The Museum is an amazing collection of hundreds of thousands of old artifacts collected from crypts and the side of the road. We saw mummies, daddies, and other corpses that didn't make it through the humongous museum.


Emerging from the museum we were besieged with a dozen informal taxis all clambering for our business. Deb selected a reasonable looking older man figuring if he had survived this long driving in Cairo, he must have some skills. She thought being named Mohamed might help with Allah. This was almost a no-go when Deb got in and didn't find enough seat belts. Mr. Mohamed prayed to Allah and the seat belts appeared. The trip back along the ring road (the highway, hardly any camels or horses) we saw almost no traffic and we made it back in 30 minutes. Apparently Mohamed had some pull with the big guy.
Back at the hotel we had lunch by the pool. David and I jumped in and swam. Meanwhile Deb went shopping and emerged with 3 t-shirts and a camel for a total of 320 Egyptian pounds. The salesman was named Mr. Mohamed.
For dinner EMO Tours picked us up for a "Nile river cruise."

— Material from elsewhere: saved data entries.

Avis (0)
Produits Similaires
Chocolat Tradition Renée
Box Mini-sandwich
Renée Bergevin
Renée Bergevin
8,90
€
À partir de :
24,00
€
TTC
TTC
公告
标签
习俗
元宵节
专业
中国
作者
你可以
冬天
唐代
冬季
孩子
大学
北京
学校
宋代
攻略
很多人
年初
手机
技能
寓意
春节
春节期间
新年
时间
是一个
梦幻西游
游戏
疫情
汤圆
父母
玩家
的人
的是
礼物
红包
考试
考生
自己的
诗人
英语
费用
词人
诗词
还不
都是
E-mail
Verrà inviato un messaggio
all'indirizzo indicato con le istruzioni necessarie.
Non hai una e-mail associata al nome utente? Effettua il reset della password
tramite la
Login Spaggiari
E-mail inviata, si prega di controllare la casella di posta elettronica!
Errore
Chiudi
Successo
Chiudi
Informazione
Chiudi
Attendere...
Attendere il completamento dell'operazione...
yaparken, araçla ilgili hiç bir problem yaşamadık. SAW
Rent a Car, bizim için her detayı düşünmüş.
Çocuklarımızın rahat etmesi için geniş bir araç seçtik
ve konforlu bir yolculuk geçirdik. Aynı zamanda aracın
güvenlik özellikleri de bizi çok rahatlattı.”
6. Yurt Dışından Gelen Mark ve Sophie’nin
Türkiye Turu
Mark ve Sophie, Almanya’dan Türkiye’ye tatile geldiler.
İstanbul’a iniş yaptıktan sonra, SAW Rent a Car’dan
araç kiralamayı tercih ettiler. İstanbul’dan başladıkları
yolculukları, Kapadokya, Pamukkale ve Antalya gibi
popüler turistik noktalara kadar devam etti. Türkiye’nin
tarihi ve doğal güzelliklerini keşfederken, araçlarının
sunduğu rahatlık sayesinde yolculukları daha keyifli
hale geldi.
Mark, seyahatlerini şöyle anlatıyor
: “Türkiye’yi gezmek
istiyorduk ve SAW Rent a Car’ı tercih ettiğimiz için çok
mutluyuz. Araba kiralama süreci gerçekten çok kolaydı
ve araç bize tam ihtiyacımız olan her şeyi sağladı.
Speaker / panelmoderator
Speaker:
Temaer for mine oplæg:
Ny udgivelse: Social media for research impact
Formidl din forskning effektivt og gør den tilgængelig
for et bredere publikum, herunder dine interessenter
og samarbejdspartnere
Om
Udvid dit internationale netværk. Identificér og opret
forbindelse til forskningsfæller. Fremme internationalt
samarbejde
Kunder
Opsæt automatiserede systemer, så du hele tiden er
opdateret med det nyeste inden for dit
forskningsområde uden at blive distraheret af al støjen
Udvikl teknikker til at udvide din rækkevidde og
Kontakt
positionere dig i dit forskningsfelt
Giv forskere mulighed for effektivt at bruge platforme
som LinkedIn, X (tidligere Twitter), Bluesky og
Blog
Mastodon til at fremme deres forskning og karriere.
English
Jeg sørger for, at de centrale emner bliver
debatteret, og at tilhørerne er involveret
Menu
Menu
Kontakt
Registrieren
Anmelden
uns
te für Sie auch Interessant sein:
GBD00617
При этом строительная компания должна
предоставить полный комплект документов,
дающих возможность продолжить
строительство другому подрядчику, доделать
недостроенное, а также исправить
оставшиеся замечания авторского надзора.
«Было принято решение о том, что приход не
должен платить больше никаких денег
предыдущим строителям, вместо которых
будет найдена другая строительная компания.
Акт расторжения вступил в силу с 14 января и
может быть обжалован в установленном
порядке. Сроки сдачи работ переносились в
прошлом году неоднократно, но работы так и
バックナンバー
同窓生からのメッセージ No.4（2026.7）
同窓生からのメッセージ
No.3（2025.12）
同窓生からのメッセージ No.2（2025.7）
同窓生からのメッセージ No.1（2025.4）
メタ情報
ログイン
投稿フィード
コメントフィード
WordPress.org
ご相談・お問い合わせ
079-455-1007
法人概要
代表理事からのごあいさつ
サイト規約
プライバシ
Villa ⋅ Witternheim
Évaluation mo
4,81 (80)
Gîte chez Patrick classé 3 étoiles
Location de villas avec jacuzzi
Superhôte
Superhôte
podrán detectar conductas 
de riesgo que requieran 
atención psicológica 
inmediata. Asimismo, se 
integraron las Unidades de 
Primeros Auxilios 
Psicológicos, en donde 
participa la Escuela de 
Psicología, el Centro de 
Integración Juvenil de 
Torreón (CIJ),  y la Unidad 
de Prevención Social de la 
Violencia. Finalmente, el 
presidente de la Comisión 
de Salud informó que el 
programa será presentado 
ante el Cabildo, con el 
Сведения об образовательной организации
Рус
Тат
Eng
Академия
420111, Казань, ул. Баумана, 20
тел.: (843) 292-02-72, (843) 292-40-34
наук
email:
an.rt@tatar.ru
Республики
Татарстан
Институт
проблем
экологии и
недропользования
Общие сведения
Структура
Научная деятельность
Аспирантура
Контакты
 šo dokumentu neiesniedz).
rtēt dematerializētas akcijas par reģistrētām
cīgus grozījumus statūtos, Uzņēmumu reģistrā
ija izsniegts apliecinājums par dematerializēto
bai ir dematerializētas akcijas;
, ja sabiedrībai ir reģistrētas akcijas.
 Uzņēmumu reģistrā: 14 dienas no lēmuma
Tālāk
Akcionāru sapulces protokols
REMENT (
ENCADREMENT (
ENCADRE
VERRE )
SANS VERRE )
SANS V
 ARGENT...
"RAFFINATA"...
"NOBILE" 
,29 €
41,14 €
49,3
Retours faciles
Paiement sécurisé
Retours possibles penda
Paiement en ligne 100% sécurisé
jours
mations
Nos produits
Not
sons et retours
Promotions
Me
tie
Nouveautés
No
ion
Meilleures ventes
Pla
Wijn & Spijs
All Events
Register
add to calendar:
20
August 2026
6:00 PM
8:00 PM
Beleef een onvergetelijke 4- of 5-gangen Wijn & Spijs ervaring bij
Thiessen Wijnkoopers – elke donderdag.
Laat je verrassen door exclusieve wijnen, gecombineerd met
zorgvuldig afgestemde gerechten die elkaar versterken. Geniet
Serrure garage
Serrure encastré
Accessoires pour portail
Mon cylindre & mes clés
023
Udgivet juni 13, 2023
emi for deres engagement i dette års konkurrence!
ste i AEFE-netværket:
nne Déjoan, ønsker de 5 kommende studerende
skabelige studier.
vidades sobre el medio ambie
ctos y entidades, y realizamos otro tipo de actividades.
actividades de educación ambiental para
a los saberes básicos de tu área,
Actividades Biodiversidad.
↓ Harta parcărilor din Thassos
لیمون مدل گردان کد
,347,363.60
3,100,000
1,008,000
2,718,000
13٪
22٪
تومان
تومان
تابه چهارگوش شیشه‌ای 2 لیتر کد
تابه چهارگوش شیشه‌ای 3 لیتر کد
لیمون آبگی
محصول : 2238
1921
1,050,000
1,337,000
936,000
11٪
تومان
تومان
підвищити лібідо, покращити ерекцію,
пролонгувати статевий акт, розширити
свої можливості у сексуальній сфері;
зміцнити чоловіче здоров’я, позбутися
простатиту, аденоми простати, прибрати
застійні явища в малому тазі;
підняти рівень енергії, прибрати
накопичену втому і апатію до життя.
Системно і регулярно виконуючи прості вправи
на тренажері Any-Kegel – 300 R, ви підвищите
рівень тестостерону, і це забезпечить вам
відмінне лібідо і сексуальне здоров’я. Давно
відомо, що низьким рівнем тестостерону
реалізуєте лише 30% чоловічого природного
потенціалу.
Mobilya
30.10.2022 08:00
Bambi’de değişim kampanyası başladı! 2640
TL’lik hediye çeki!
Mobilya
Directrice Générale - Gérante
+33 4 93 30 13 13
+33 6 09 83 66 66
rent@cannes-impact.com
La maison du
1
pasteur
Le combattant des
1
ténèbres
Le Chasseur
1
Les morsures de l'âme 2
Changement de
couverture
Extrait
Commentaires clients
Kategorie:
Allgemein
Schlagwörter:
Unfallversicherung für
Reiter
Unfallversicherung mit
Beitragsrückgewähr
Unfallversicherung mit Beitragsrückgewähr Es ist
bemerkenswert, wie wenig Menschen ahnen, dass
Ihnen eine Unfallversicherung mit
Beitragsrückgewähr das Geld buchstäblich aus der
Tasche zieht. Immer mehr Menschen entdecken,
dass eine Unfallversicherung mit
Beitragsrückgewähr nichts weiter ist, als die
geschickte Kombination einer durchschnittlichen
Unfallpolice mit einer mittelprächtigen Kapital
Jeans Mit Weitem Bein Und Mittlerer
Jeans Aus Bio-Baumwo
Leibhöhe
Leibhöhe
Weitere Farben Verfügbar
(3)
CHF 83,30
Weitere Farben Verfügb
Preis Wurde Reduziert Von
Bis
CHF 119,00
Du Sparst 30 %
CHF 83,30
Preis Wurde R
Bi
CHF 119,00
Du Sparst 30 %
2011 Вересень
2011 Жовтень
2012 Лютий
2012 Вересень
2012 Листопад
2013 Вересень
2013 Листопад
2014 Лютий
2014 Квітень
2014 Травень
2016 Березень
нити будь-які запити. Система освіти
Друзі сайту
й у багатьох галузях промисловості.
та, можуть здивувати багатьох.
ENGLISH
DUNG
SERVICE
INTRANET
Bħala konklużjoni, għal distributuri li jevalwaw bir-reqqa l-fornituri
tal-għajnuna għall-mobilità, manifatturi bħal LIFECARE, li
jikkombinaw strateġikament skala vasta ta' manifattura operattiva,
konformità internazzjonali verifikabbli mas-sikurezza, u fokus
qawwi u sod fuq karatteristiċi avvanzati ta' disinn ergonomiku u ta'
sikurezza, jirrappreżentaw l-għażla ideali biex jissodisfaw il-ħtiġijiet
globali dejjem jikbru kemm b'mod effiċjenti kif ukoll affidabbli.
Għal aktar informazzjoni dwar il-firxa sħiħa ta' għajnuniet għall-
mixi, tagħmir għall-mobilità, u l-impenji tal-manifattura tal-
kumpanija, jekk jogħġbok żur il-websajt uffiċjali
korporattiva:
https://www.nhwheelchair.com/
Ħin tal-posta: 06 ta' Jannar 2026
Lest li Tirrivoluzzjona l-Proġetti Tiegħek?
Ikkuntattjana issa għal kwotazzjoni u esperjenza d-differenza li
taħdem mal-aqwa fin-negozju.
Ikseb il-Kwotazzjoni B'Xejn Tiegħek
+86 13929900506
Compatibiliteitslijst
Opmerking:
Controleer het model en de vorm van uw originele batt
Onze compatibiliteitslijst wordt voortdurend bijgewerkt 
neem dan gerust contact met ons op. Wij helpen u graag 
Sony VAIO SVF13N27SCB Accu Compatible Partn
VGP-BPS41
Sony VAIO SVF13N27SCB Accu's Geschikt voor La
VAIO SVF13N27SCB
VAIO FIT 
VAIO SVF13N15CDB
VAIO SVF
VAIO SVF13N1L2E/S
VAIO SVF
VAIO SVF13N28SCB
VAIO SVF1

This included dinner with such exotic Egyptian delicacies as spaghetti, Kung pao chicken, and cheesecake. A couple Malaysians appeared. Then a few Egyptians. Finally a crowd of about 60 Indonesians all clad in down coats appeared (it was 20C, 60F, so we knew that had to be from someplace really warm). Judging from the frown on their faces, the Egyptian belly dancer showing lots of skin really seemed to offend the Indonesians. But the Egyptian whirling dervish named Mohamed went over well. When it was all over our tour company threaded us through the camel, horse, human and car traffic and the roadside evening meals to our hotel.